DEPA and Gazprom, Greece's biggest natural gas supplier, are already in talks to arrive at a settlement, the officials told Reuters on Monday on condition of anonymity. If no agreement is found by year-end, the Greek side may go into arbitration.
"An agreement has to be found by the end of the year, after which point either side may contractually refer the matter to arbitration," one of the sources said on condition of anonymity.
Greek government officials stated earlier this year that state-controlled DEPA would ask Gazprom for lower prices, but they did not reveal the size of the requested cut.
Gazprom has already agreed to revise long-term gas supply contracts with customers in Europe, where it generates around 55% of its revenues, making "retroactive payments" to avoid losing business.
Russia's gas monopolist is also under pressure by European regulators investigating suspected anti-competitive pricing. Gazprom sales to Greece, which began in 1996, are not under investigation, the Greek officials said.

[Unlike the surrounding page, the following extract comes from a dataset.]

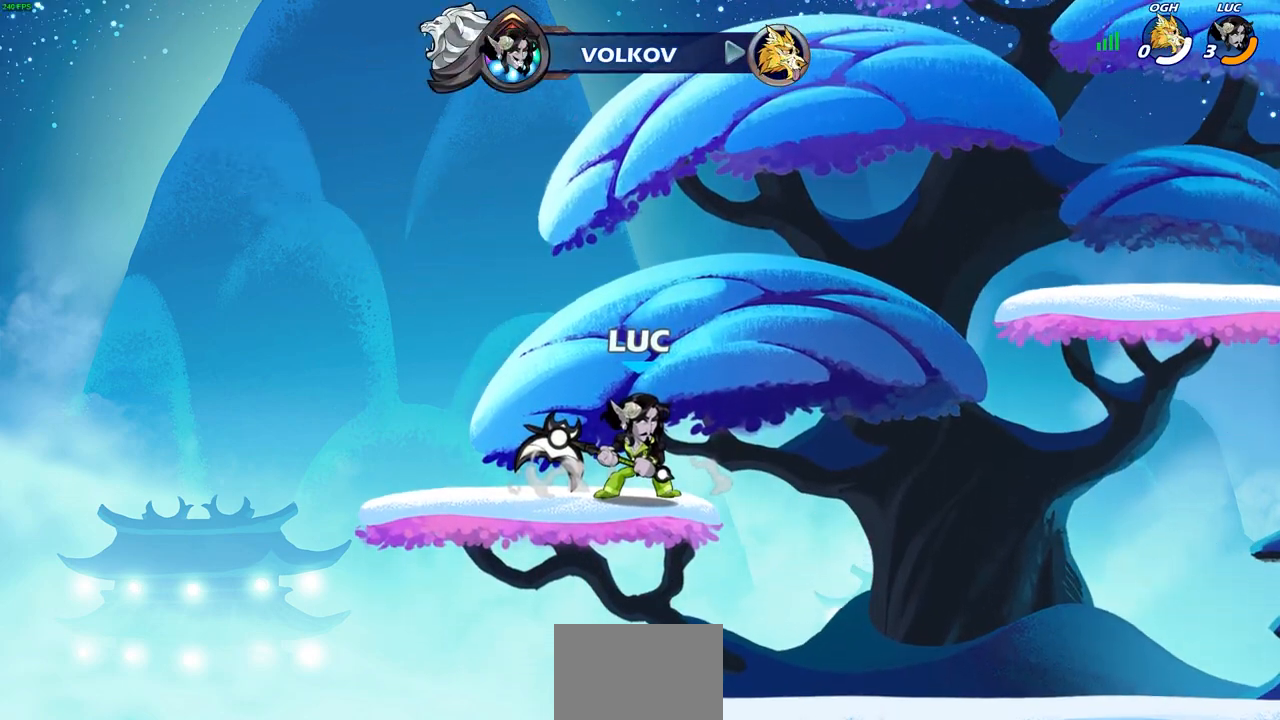
{"buttons": [], "left_stick": "center", "right_stick": "center", "events": []}
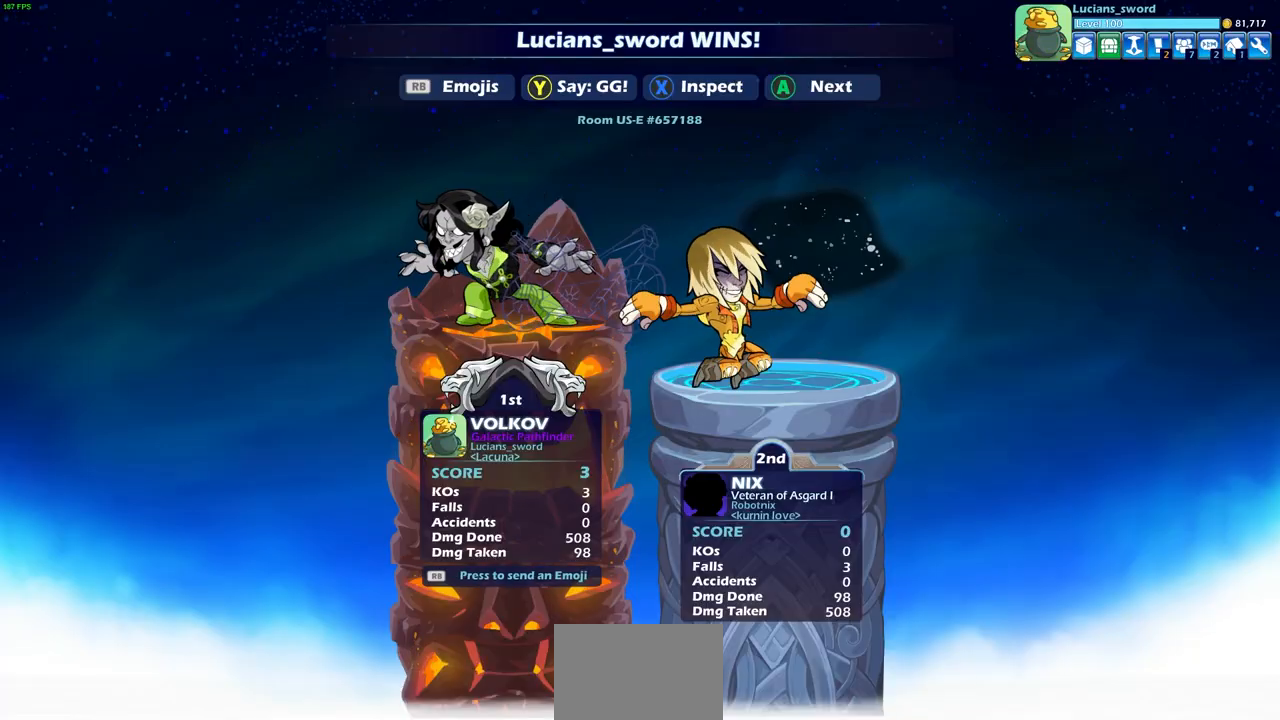
{"buttons": [], "left_stick": "center", "right_stick": "center", "events": []}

Gazprom is DEPA's biggest supplier, accounting for about sixty percent of purchases. DEPA imported 2.3 billion cubic metres (bcm) of Gazprom gas in 2012, compared with 2.8 bcm it can import each year under the terms of their contract, which expires at the end of 2016 and will most likely be extended.

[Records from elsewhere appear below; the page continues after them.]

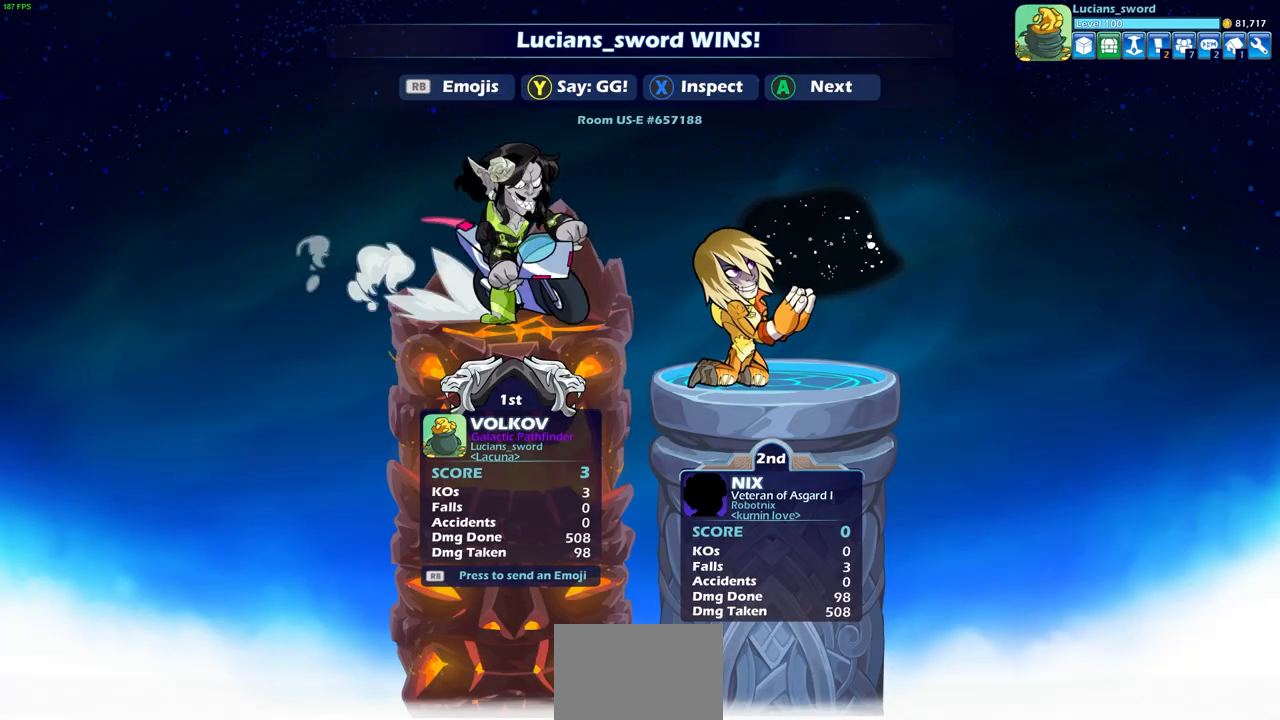
{"buttons": ["CROSS"], "left_stick": "center", "right_stick": "center", "events": [[200, "TRIANGLE", "down"], [317, "TRIANGLE", "up"], [500, "CROSS", "down"]]}
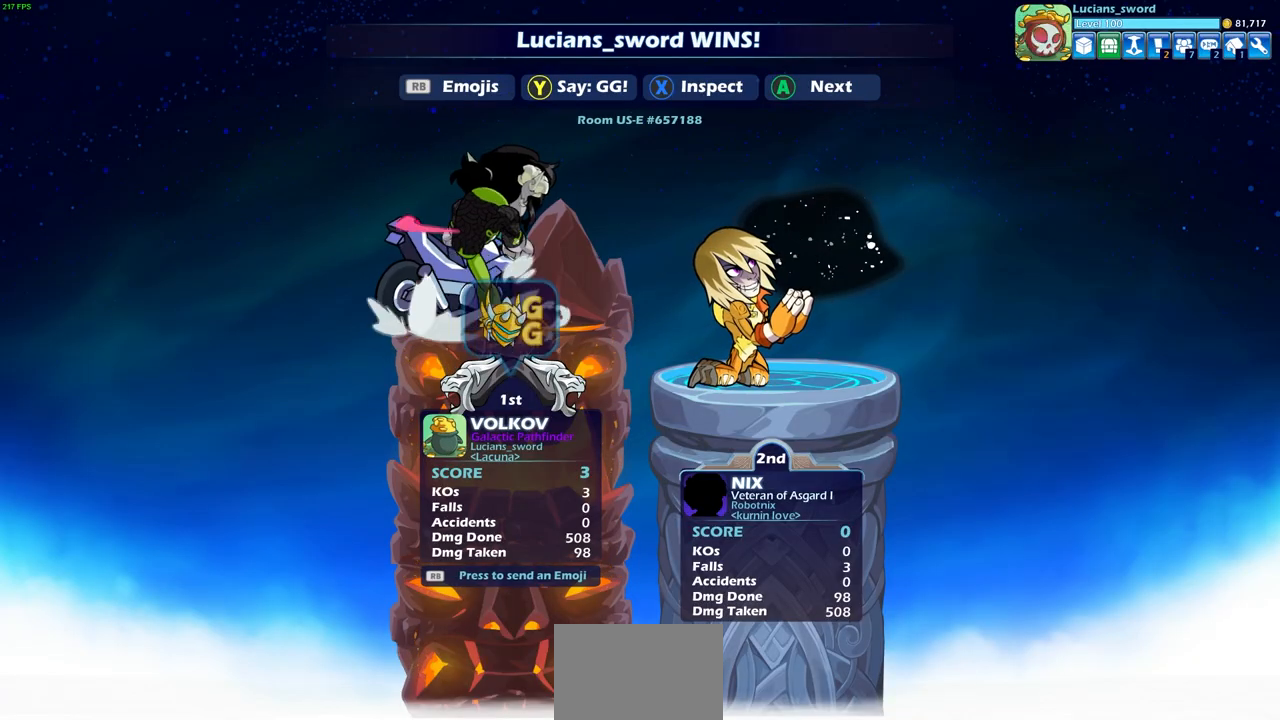
{"buttons": [], "left_stick": "center", "right_stick": "center", "events": [[100, "CROSS", "up"], [367, "CROSS", "down"], [500, "CROSS", "up"]]}
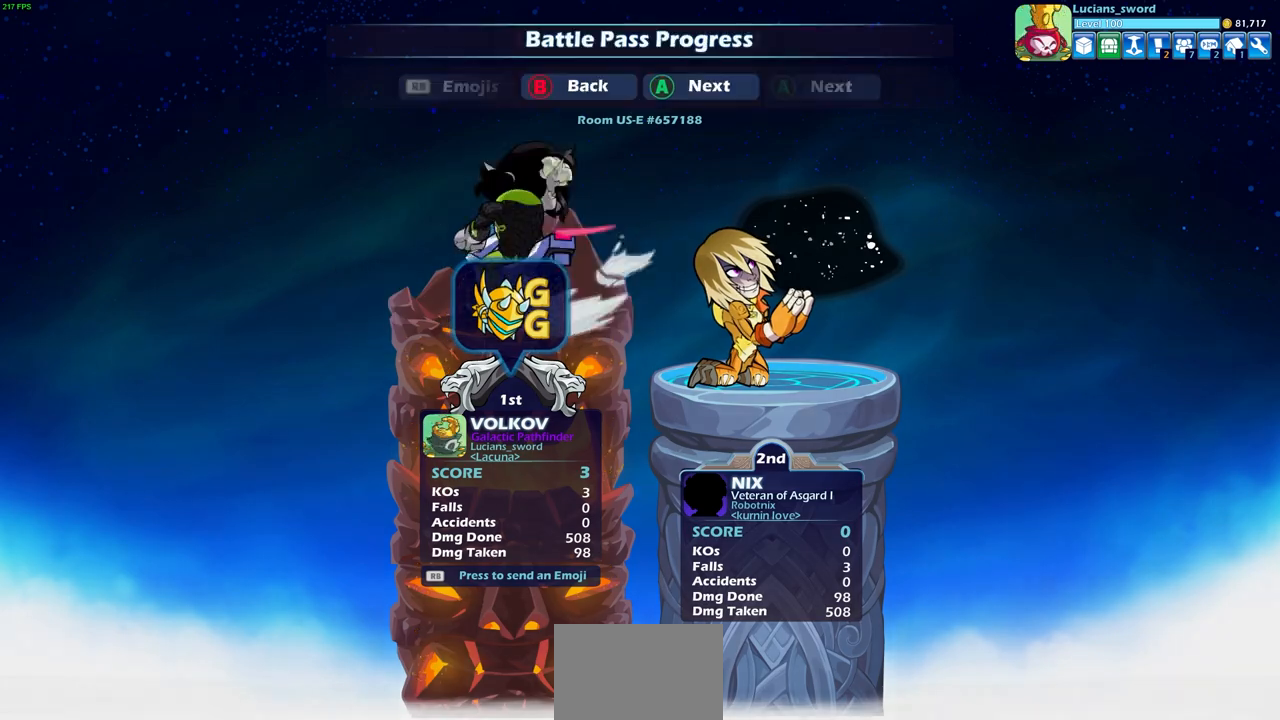
{"buttons": [], "left_stick": "center", "right_stick": "center", "events": []}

DEPA was among the first European companies to obtain a rebate from Gazprom in 2011, of about 7%. But the Greeks are now seeking deeper cuts.
DEPA pays Gazprom about $470 per 1,000 cubic metres of gas, according to the Greek energy industry sources. That is 20% more than the weighted average price paid by a group of other western European countries including France, Germany, Italy and Netherlands, according to independent estimates based on official data, they added.
"Market conditions across Europe have changed since the last time prices were reviewed in 2011," said one of the officials.
DEPA wants its Gazprom contracts to reflect hub indexation, away from a current model that links its supply prices to those for crude oil, fuel oil and gasoil.
Gazprom is treating Greece as part of its Eastern European markets, which are usually charged higher prices than western ones, the Greek officials said. The Russians argue they charge Greece more because it is a small market that is not connected with western European gas hubs, they added.
Focus on privatisation
DEPA is under pressure to lower its prices from clients hit by Greece's economic depression. Cutting prices will also help it stay competitive in Greece's natural gas market, which was liberalised four years ago.
The company obtained a 10% reduction in LNG supply prices from Algeria's state-owned Sonatrach, its second-biggest gas supplier, at the end of last year.
Lower prices might also improve the prospects of DEPA's planned privatisation, required under Greece's bailout.
A previous attempt to sell DEPA failed in June when Gazprom surprisingly decided against submitting a binding offer. But Greek officials hope the new tender could attract more investor interest after DEPA's liquidity strains have since eased and Greece's role as a possible transit hub for gas has increased.
Arrears by electricity producers, DEPA's biggest client group, have fallen below €300 million from more than €400 million and are expected to drop to about €150 million by the end of the year, the sources said.
In June, Azerbaijan picked the Trans-Adriatic Pipeline (TAP), which will cross northern Greece, to ship much of its gas to western Europe.
DEPA has stayed profitable in the crisis, with net income of €134 million in 2012, including a 94-million-euro charge to settle a dispute with Greek utility PPC.
“[Full-year 2013] sales volumes are to be very close to last year's levels," a third source said. DEPA sold 3.94 bcm of natural gas in 2012, down 6.7% from the previous year.